■ **To do**: Repeat all of the rows below word for word, leaving every line unchanged.

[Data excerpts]
==*==

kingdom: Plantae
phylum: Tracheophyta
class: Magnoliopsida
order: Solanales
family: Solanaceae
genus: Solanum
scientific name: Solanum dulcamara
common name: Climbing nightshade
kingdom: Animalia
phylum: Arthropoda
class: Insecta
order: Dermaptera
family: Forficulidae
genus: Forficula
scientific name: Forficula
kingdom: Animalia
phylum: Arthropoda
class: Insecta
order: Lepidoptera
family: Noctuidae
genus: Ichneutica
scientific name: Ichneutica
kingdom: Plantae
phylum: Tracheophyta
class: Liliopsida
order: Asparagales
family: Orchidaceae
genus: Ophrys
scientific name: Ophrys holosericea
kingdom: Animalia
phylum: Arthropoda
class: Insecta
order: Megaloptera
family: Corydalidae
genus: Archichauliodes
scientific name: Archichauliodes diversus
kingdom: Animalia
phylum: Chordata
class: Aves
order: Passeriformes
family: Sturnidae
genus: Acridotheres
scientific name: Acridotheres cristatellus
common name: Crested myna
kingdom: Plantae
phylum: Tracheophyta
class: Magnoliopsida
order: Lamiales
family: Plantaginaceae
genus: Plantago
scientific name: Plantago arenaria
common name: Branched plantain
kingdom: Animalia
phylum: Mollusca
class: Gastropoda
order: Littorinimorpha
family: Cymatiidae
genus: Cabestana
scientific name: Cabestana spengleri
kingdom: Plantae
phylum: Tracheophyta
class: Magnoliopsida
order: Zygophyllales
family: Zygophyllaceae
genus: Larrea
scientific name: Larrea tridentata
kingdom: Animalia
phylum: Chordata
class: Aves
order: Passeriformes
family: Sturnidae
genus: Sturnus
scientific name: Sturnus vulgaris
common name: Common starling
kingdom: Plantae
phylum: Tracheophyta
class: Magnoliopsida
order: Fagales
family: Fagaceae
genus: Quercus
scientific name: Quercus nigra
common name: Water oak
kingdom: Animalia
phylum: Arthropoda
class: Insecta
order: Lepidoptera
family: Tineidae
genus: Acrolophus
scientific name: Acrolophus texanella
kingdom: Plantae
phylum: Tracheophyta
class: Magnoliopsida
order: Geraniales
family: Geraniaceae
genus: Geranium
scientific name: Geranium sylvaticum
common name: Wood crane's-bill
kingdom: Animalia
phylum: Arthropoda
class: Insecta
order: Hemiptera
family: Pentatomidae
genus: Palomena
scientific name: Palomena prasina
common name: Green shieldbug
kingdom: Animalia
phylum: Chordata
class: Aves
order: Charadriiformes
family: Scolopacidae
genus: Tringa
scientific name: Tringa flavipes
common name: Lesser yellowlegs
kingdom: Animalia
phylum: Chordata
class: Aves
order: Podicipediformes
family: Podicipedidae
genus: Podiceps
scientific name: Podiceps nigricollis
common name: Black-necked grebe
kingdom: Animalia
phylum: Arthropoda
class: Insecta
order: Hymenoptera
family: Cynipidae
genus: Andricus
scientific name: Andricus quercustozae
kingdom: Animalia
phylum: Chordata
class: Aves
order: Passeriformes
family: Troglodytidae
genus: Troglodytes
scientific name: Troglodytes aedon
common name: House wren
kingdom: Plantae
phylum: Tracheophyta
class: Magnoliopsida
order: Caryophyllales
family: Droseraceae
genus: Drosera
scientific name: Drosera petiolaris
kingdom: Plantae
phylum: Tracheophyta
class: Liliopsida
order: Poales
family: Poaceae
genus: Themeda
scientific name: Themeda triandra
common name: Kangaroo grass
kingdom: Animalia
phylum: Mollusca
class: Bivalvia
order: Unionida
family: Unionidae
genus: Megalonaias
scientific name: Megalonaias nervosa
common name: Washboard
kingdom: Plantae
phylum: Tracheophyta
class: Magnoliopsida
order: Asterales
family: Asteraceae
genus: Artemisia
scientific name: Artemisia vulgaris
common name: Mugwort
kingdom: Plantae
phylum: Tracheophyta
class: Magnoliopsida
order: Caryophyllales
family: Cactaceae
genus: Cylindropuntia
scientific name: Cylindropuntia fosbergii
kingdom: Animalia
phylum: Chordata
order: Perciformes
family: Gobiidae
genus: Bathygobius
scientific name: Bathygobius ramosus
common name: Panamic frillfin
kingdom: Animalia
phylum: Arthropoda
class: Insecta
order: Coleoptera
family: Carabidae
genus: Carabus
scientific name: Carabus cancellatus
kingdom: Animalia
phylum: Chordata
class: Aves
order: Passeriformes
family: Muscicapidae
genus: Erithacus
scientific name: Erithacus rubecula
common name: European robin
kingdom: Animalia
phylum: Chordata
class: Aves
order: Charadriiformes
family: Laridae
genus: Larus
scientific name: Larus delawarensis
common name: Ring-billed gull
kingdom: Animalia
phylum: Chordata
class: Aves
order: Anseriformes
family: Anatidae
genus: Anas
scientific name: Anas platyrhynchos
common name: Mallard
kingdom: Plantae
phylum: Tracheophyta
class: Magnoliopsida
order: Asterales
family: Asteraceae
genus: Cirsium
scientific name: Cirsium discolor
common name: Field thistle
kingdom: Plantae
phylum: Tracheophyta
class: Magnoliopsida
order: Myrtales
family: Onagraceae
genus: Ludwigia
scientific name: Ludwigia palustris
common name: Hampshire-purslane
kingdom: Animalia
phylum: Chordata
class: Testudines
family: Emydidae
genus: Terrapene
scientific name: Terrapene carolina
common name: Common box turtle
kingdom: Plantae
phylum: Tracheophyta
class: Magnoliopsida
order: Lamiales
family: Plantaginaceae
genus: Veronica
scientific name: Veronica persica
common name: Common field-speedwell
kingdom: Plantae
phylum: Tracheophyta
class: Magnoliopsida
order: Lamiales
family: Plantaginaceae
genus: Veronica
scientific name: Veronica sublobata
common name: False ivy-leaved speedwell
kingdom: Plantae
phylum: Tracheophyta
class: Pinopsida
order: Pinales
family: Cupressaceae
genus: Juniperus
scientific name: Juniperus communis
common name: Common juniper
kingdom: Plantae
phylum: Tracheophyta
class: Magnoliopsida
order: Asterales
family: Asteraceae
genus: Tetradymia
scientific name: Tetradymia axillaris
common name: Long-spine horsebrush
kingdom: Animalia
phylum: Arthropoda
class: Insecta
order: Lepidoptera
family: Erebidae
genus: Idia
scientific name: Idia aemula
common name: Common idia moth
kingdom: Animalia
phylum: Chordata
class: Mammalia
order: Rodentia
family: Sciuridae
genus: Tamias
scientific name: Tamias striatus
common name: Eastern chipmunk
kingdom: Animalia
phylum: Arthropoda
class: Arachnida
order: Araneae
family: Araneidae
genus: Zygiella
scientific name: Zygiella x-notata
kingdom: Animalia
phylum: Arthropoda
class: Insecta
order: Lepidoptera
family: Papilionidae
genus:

==*==

■ **Final result**:
kingdom: Plantae
phylum: Tracheophyta
class: Magnoliopsida
order: Solanales
family: Solanaceae
genus: Solanum
scientific name: Solanum dulcamara
common name: Climbing nightshade
kingdom: Animalia
phylum: Arthropoda
class: Insecta
order: Dermaptera
family: Forficulidae
genus: Forficula
scientific name: Forficula
kingdom: Animalia
phylum: Arthropoda
class: Insecta
order: Lepidoptera
family: Noctuidae
genus: Ichneutica
scientific name: Ichneutica
kingdom: Plantae
phylum: Tracheophyta
class: Liliopsida
order: Asparagales
family: Orchidaceae
genus: Ophrys
scientific name: Ophrys holosericea
kingdom: Animalia
phylum: Arthropoda
class: Insecta
order: Megaloptera
family: Corydalidae
genus: Archichauliodes
scientific name: Archichauliodes diversus
kingdom: Animalia
phylum: Chordata
class: Aves
order: Passeriformes
family: Sturnidae
genus: Acridotheres
scientific name: Acridotheres cristatellus
common name: Crested myna
kingdom: Plantae
phylum: Tracheophyta
class: Magnoliopsida
order: Lamiales
family: Plantaginaceae
genus: Plantago
scientific name: Plantago arenaria
common name: Branched plantain
kingdom: Animalia
phylum: Mollusca
class: Gastropoda
order: Littorinimorpha
family: Cymatiidae
genus: Cabestana
scientific name: Cabestana spengleri
kingdom: Plantae
phylum: Tracheophyta
class: Magnoliopsida
order: Zygophyllales
family: Zygophyllaceae
genus: Larrea
scientific name: Larrea tridentata
kingdom: Animalia
phylum: Chordata
class: Aves
order: Passeriformes
family: Sturnidae
genus: Sturnus
scientific name: Sturnus vulgaris
common name: Common starling
kingdom: Plantae
phylum: Tracheophyta
class: Magnoliopsida
order: Fagales
family: Fagaceae
genus: Quercus
scientific name: Quercus nigra
common name: Water oak
kingdom: Animalia
phylum: Arthropoda
class: Insecta
order: Lepidoptera
family: Tineidae
genus: Acrolophus
scientific name: Acrolophus texanella
kingdom: Plantae
phylum: Tracheophyta
class: Magnoliopsida
order: Geraniales
family: Geraniaceae
genus: Geranium
scientific name: Geranium sylvaticum
common name: Wood crane's-bill
kingdom: Animalia
phylum: Arthropoda
class: Insecta
order: Hemiptera
family: Pentatomidae
genus: Palomena
scientific name: Palomena prasina
common name: Green shieldbug
kingdom: Animalia
phylum: Chordata
class: Aves
order: Charadriiformes
family: Scolopacidae
genus: Tringa
scientific name: Tringa flavipes
common name: Lesser yellowlegs
kingdom: Animalia
phylum: Chordata
class: Aves
order: Podicipediformes
family: Podicipedidae
genus: Podiceps
scientific name: Podiceps nigricollis
common name: Black-necked grebe
kingdom: Animalia
phylum: Arthropoda
class: Insecta
order: Hymenoptera
family: Cynipidae
genus: Andricus
scientific name: Andricus quercustozae
kingdom: Animalia
phylum: Chordata
class: Aves
order: Passeriformes
family: Troglodytidae
genus: Troglodytes
scientific name: Troglodytes aedon
common name: House wren
kingdom: Plantae
phylum: Tracheophyta
class: Magnoliopsida
order: Caryophyllales
family: Droseraceae
genus: Drosera
scientific name: Drosera petiolaris
kingdom: Plantae
phylum: Tracheophyta
class: Liliopsida
order: Poales
family: Poaceae
genus: Themeda
scientific name: Themeda triandra
common name: Kangaroo grass
kingdom: Animalia
phylum: Mollusca
class: Bivalvia
order: Unionida
family: Unionidae
genus: Megalonaias
scientific name: Megalonaias nervosa
common name: Washboard
kingdom: Plantae
phylum: Tracheophyta
class: Magnoliopsida
order: Asterales
family: Asteraceae
genus: Artemisia
scientific name: Artemisia vulgaris
common name: Mugwort
kingdom: Plantae
phylum: Tracheophyta
class: Magnoliopsida
order: Caryophyllales
family: Cactaceae
genus: Cylindropuntia
scientific name: Cylindropuntia fosbergii
kingdom: Animalia
phylum: Chordata
order: Perciformes
family: Gobiidae
genus: Bathygobius
scientific name: Bathygobius ramosus
common name: Panamic frillfin
kingdom: Animalia
phylum: Arthropoda
class: Insecta
order: Coleoptera
family: Carabidae
genus: Carabus
scientific name: Carabus cancellatus
kingdom: Animalia
phylum: Chordata
class: Aves
order: Passeriformes
family: Muscicapidae
genus: Erithacus
scientific name: Erithacus rubecula
common name: European robin
kingdom: Animalia
phylum: Chordata
class: Aves
order: Charadriiformes
family: Laridae
genus: Larus
scientific name: Larus delawarensis
common name: Ring-billed gull
kingdom: Animalia
phylum: Chordata
class: Aves
order: Anseriformes
family: Anatidae
genus: Anas
scientific name: Anas platyrhynchos
common name: Mallard
kingdom: Plantae
phylum: Tracheophyta
class: Magnoliopsida
order: Asterales
family: Asteraceae
genus: Cirsium
scientific name: Cirsium discolor
common name: Field thistle
kingdom: Plantae
phylum: Tracheophyta
class: Magnoliopsida
order: Myrtales
family: Onagraceae
genus: Ludwigia
scientific name: Ludwigia palustris
common name: Hampshire-purslane
kingdom: Animalia
phylum: Chordata
class: Testudines
family: Emydidae
genus: Terrapene
scientific name: Terrapene carolina
common name: Common box turtle
kingdom: Plantae
phylum: Tracheophyta
class: Magnoliopsida
order: Lamiales
family: Plantaginaceae
genus: Veronica
scientific name: Veronica persica
common name: Common field-speedwell
kingdom: Plantae
phylum: Tracheophyta
class: Magnoliopsida
order: Lamiales
family: Plantaginaceae
genus: Veronica
scientific name: Veronica sublobata
common name: False ivy-leaved speedwell
kingdom: Plantae
phylum: Tracheophyta
class: Pinopsida
order: Pinales
family: Cupressaceae
genus: Juniperus
scientific name: Juniperus communis
common name: Common juniper
kingdom: Plantae
phylum: Tracheophyta
class: Magnoliopsida
order: Asterales
family: Asteraceae
genus: Tetradymia
scientific name: Tetradymia axillaris
common name: Long-spine horsebrush
kingdom: Animalia
phylum: Arthropoda
class: Insecta
order: Lepidoptera
family: Erebidae
genus: Idia
scientific name: Idia aemula
common name: Common idia moth
kingdom: Animalia
phylum: Chordata
class: Mammalia
order: Rodentia
family: Sciuridae
genus: Tamias
scientific name: Tamias striatus
common name: Eastern chipmunk
kingdom: Animalia
phylum: Arthropoda
class: Arachnida
order: Araneae
family: Araneidae
genus: Zygiella
scientific name: Zygiella x-notata
kingdom: Animalia
phylum: Arthropoda
class: Insecta
order: Lepidoptera
family: Papilionidae
genus:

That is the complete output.